Isaac’s digging represents ultimate continuity. The verse reminds us that these were the exact same wells that his father had dug. Isaac maintains a connection to his father’s work by giving the wells the same names they had once been called. By digging these wells in the land promised to Abraham, Isaac establishes his link in the covenant with God that he has inherited from his father.

And yet Isaac must engage in the work of re-digging in his own time. This is essential to the story. Rabbi Jacob Zvi Mecklenburg, in his work “HaKetav VeHaKabbalah,” explains that each time Abraham dug a well he gave it a name that taught about the true nature of God. By Isaac re-digging that well, he has come to similar understandings with his own two hands.
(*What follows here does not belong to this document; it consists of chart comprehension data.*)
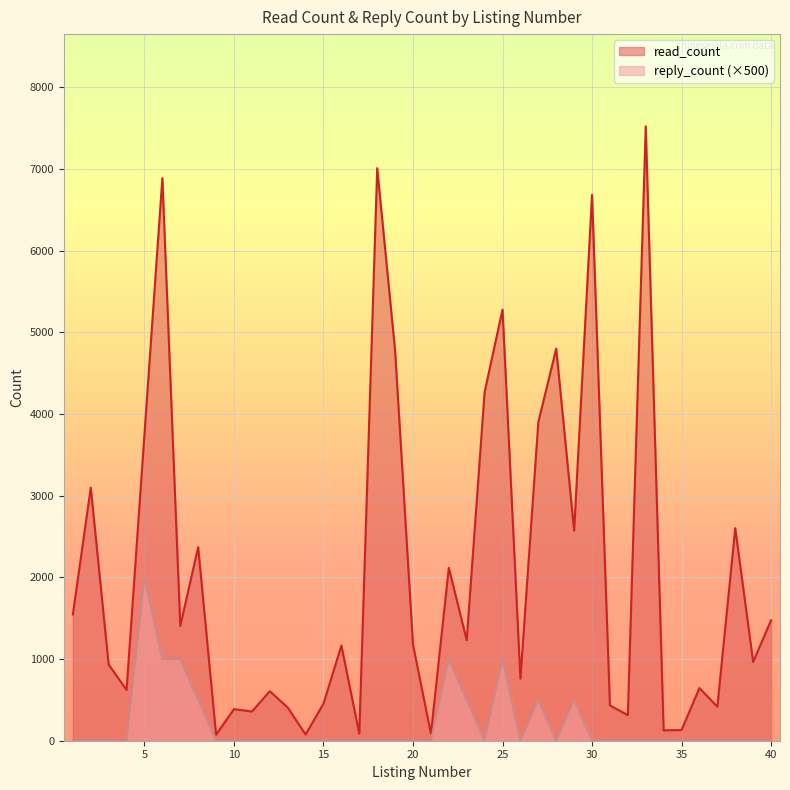

What is the difference between the maximum and minimum values in the read_count series?

7447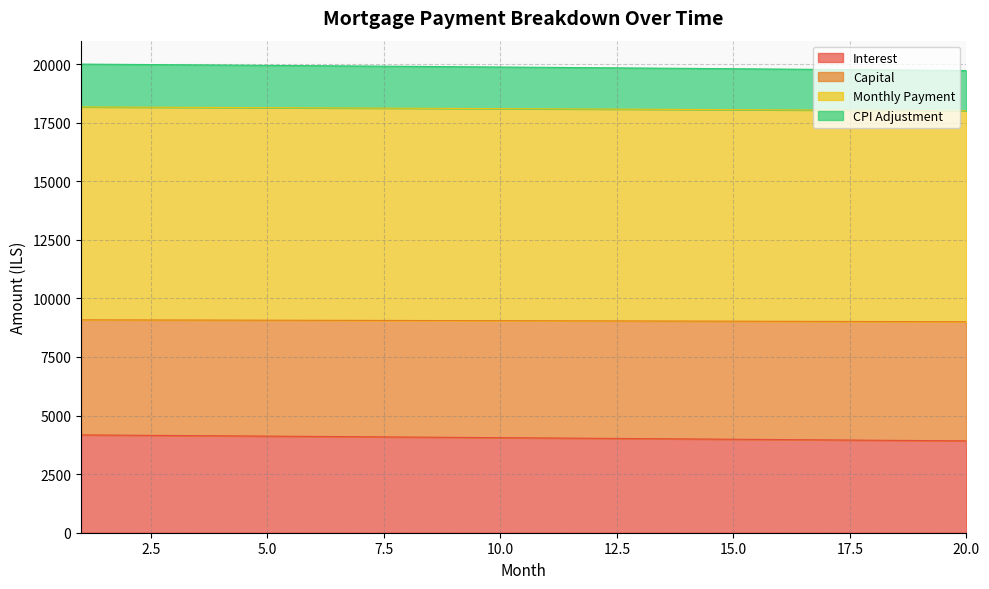

True or false: interest and opening_balance intersect in this chart.

False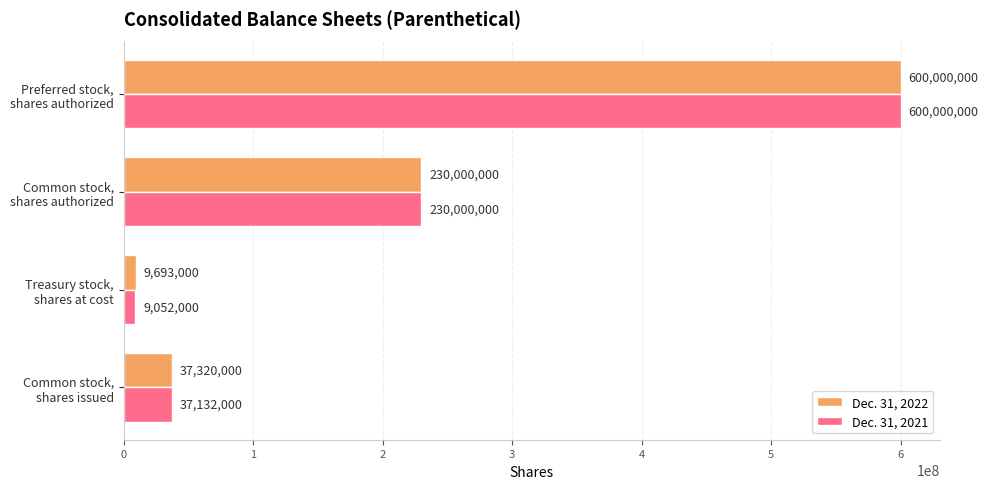

How many distinct data groups are displayed?

2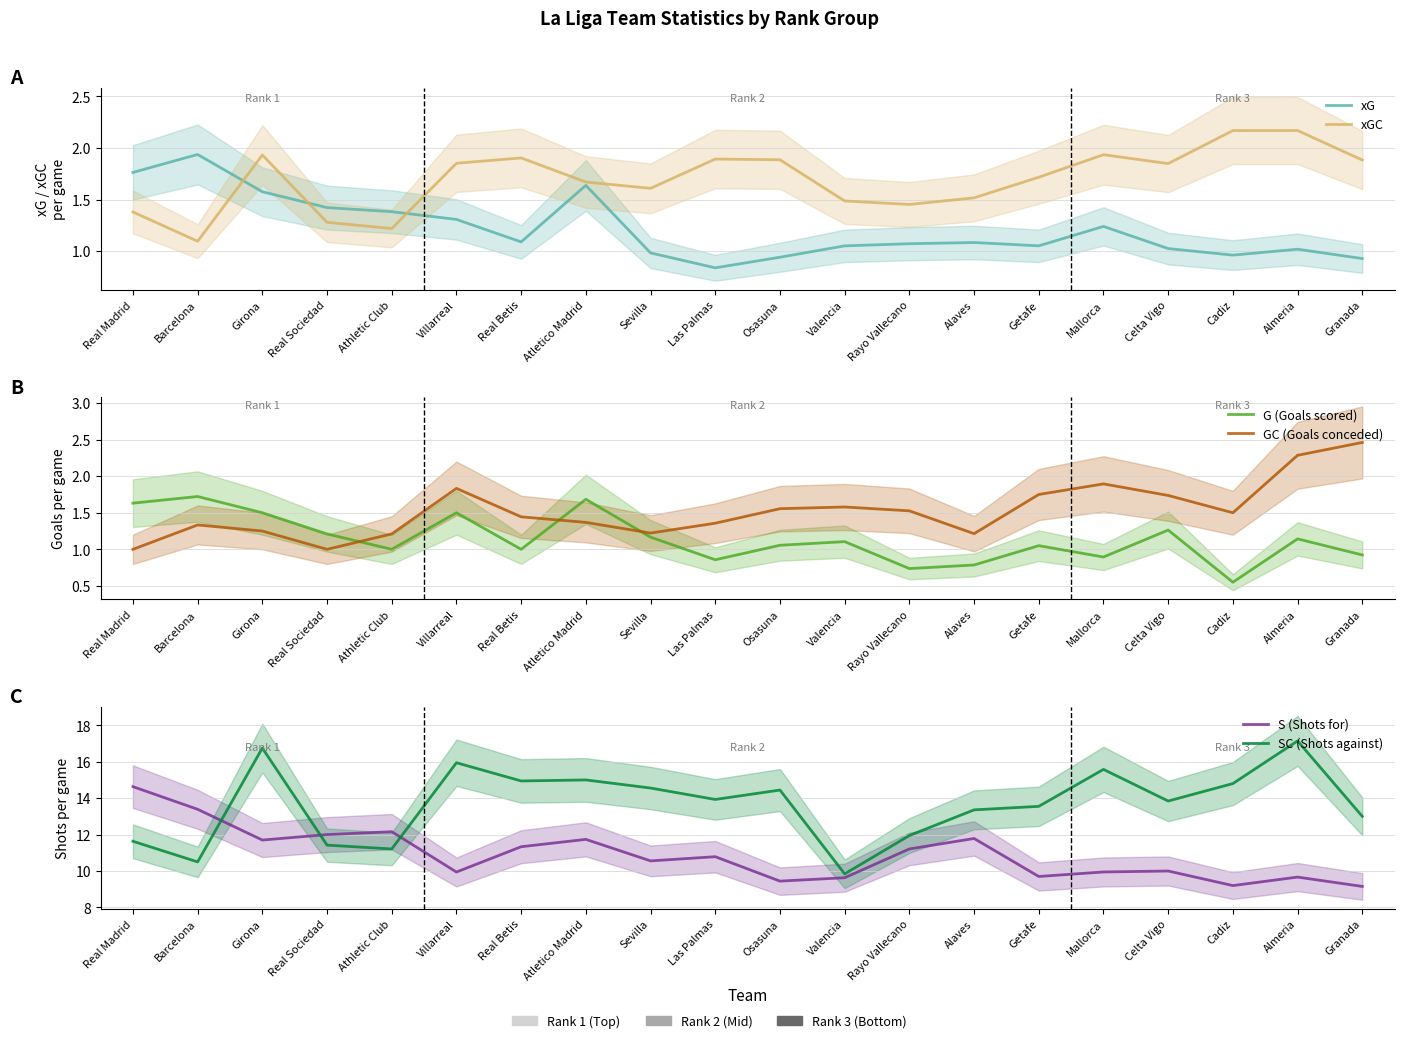

What is the sum of all G (Goals scored) values?

22.8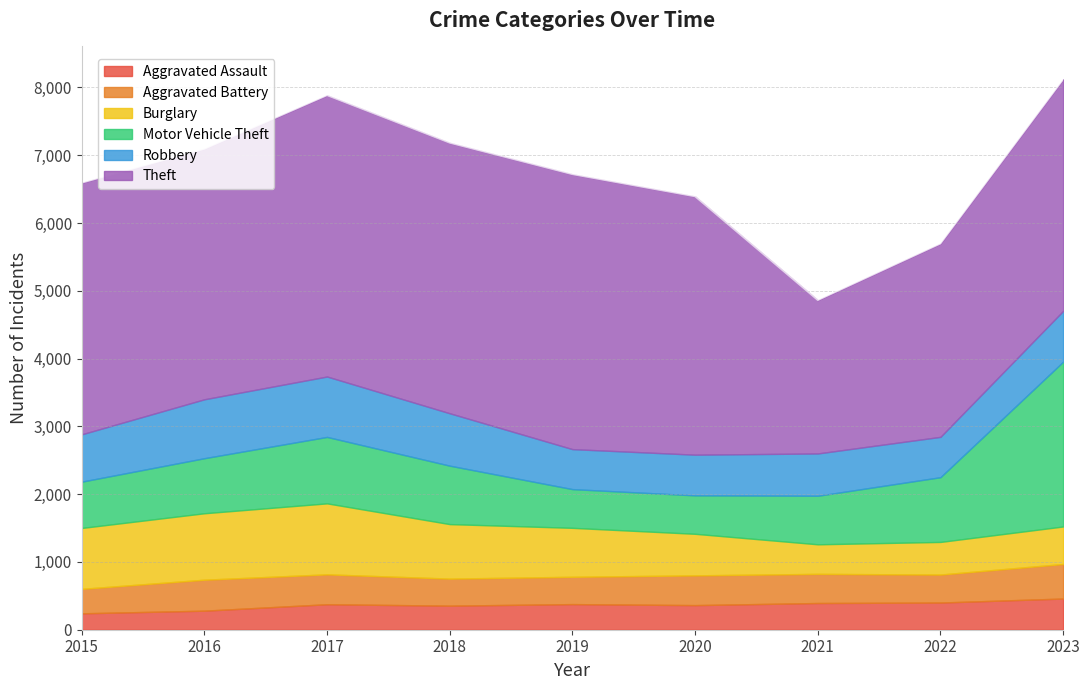

Where do Burglary and Robbery first cross each other?

2020 and 2021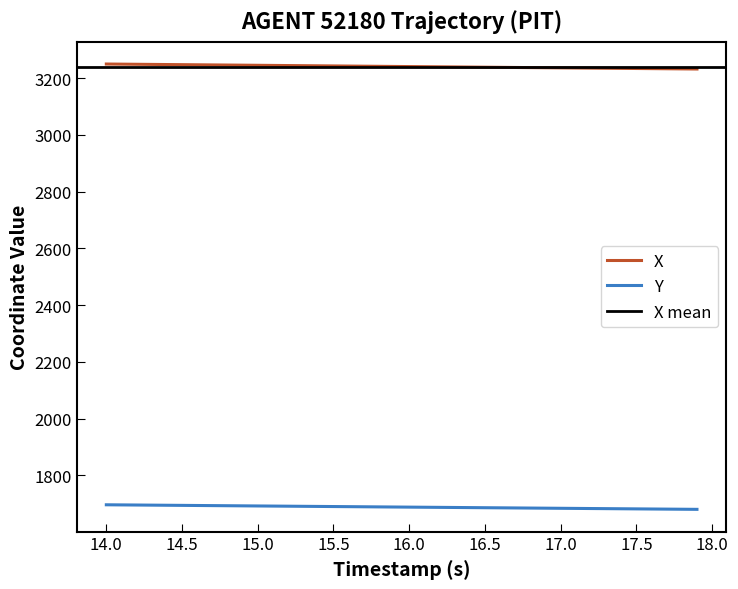

Which series has the largest total across all categories?

X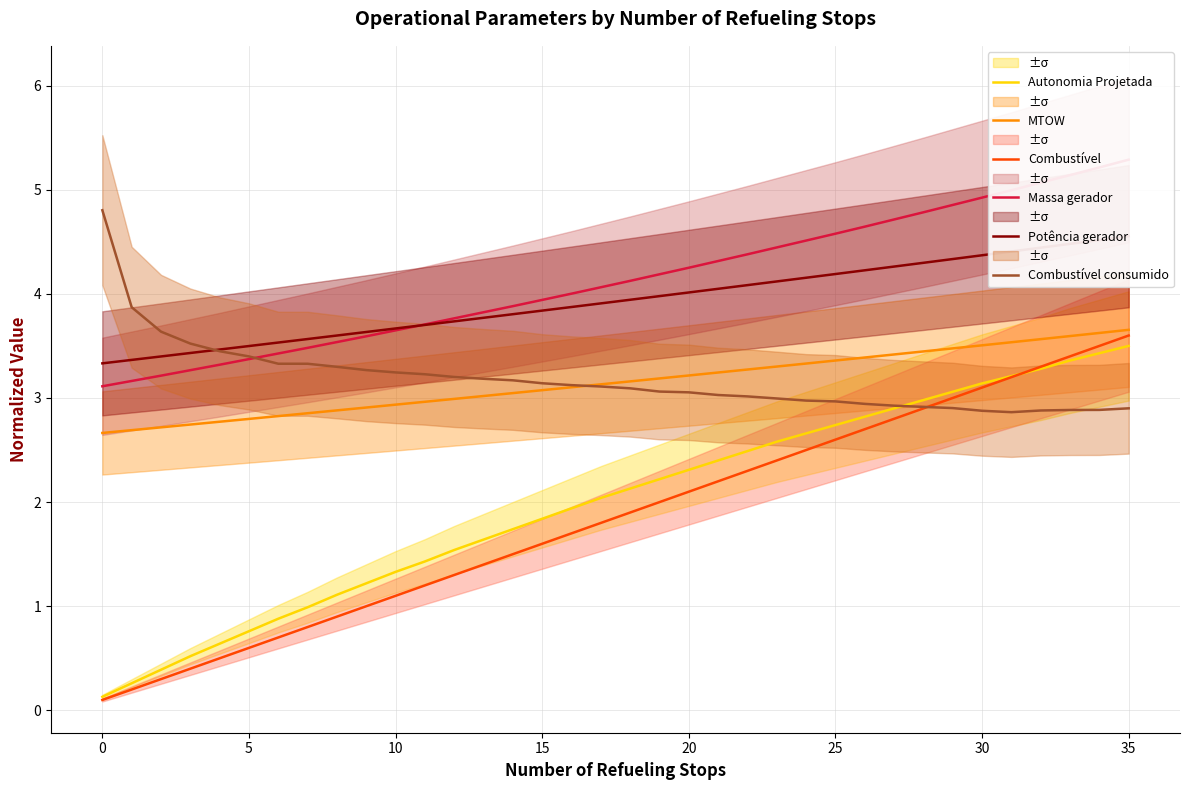

What are all the series names shown in the legend?

Autonomia Projetada, MTOW, Combustível, Massa gerador, Potência gerador, Combustível consumido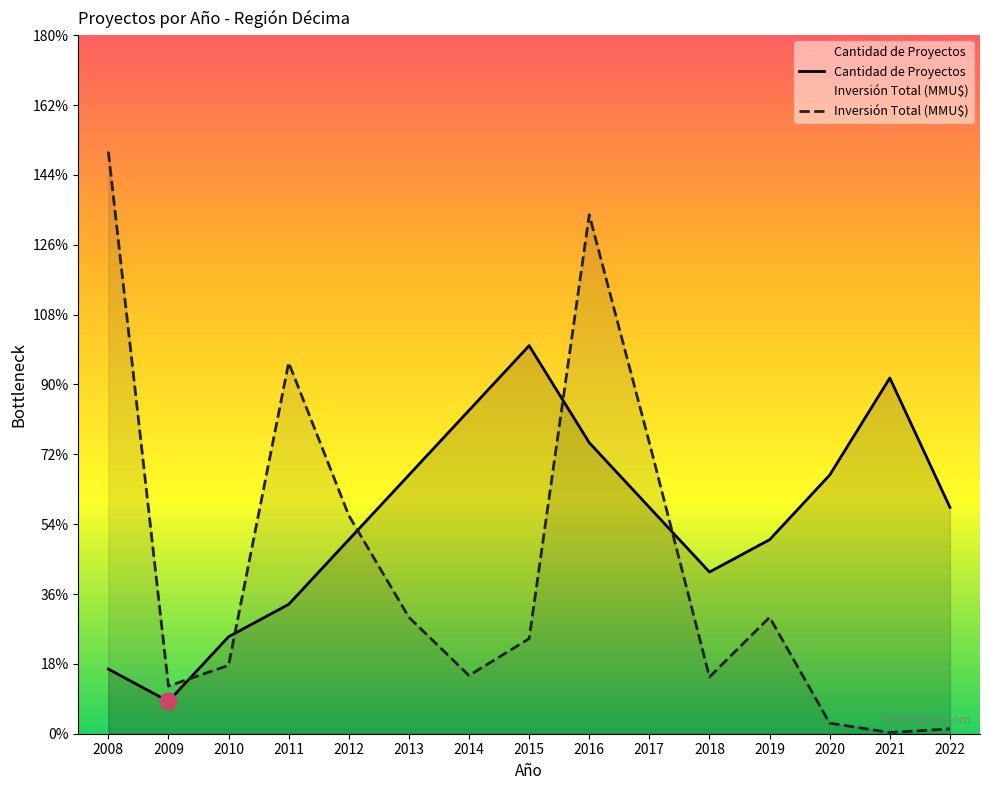

Which series has the largest range (max minus min)?

Inversión Total (MMU$)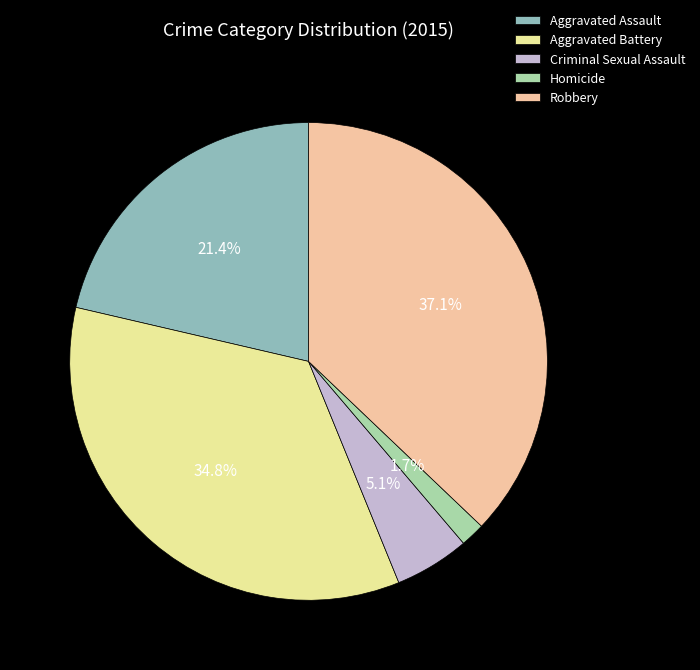

What is the ratio of the value at Robbery to the value at Aggravated Battery?

1.1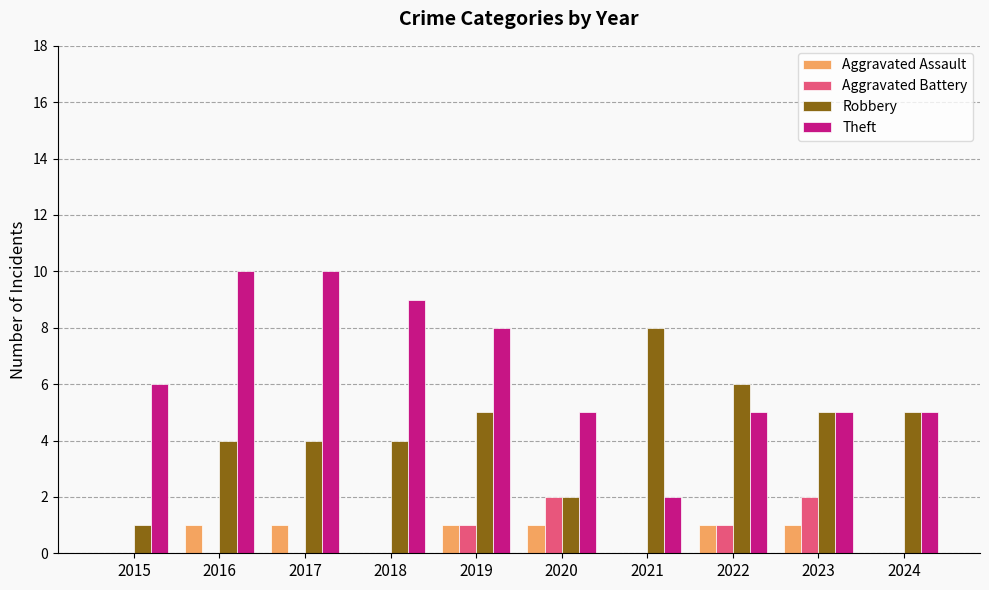

Which series changed the most between 2017 and 2023?

Theft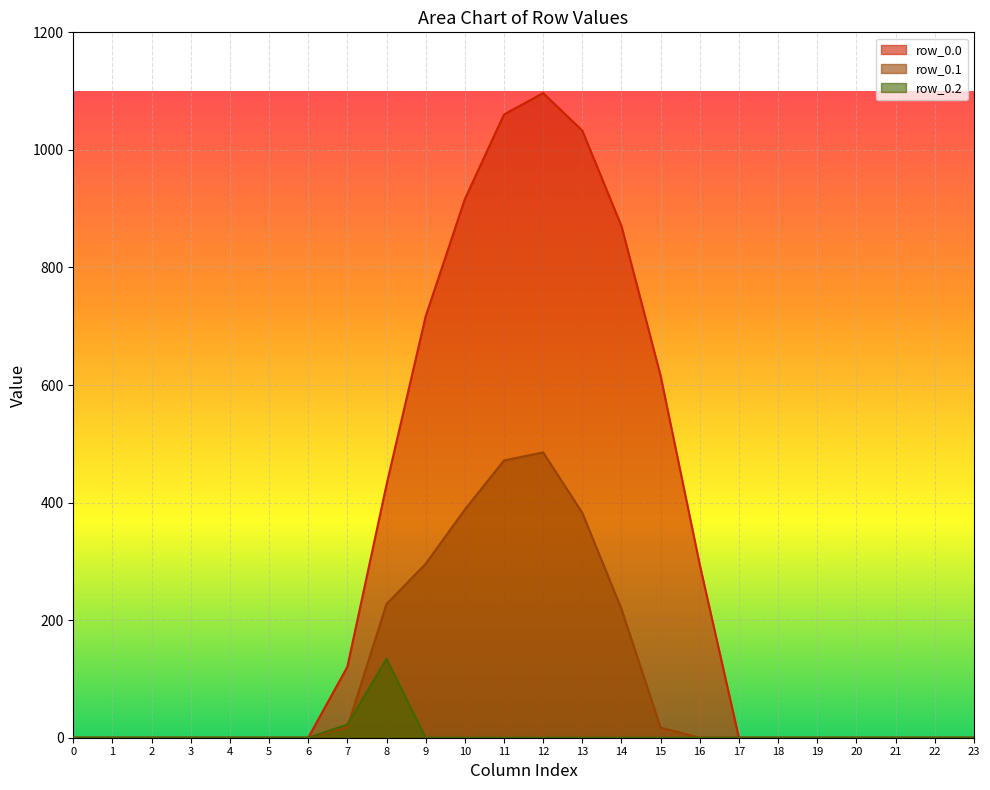

How many positive values does the row_0.2 series have?

2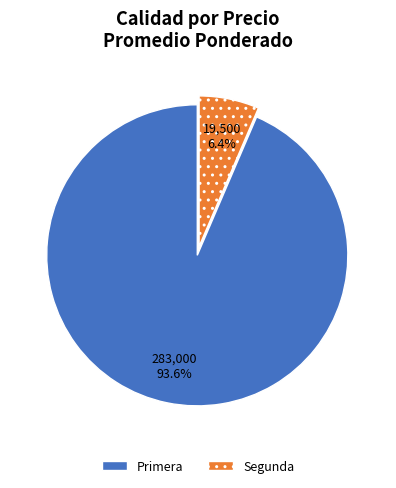

How many slices are in this pie chart?

2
As much as we may hope that we can pass on lessons to the next generation, that perhaps they will not make the same mistakes that we once made, we know that they must dig their own wells. By coming to discoveries on their own, they will discover insights that will be most lasting in their own lives, and not only because they are important to their parents. And further, we know that the Torah has 70 faces, truth comes in 70 different forms. Maybe they will discover insights about our world and our tradition that we could not yet know, adding richness to all of our lives and life of our Jewish community,

Perhaps the best we should hope for future generations is that they are equipped with a good shovel. Hopefully they will care about the same spiritual and communal questions that we do, and yet maybe they will come to different understandings. And perhaps learning can go in both directions, younger ones benefiting from the diffing of their elders, and all of us bearing fresh fruit from the newer questions being asked.

Digging wells can be dangerous, but to be a spiritual seeker, building of Jewish community means to ask and re-ask the big questions in each generation. To engage in the sacred work of digging and re-digging our wells. Through the process of continual rediscovery, our traditions live on, and our people will continue to thrive.

Rabbi Tyler Dratch is the assistant rabbi at Beth Am.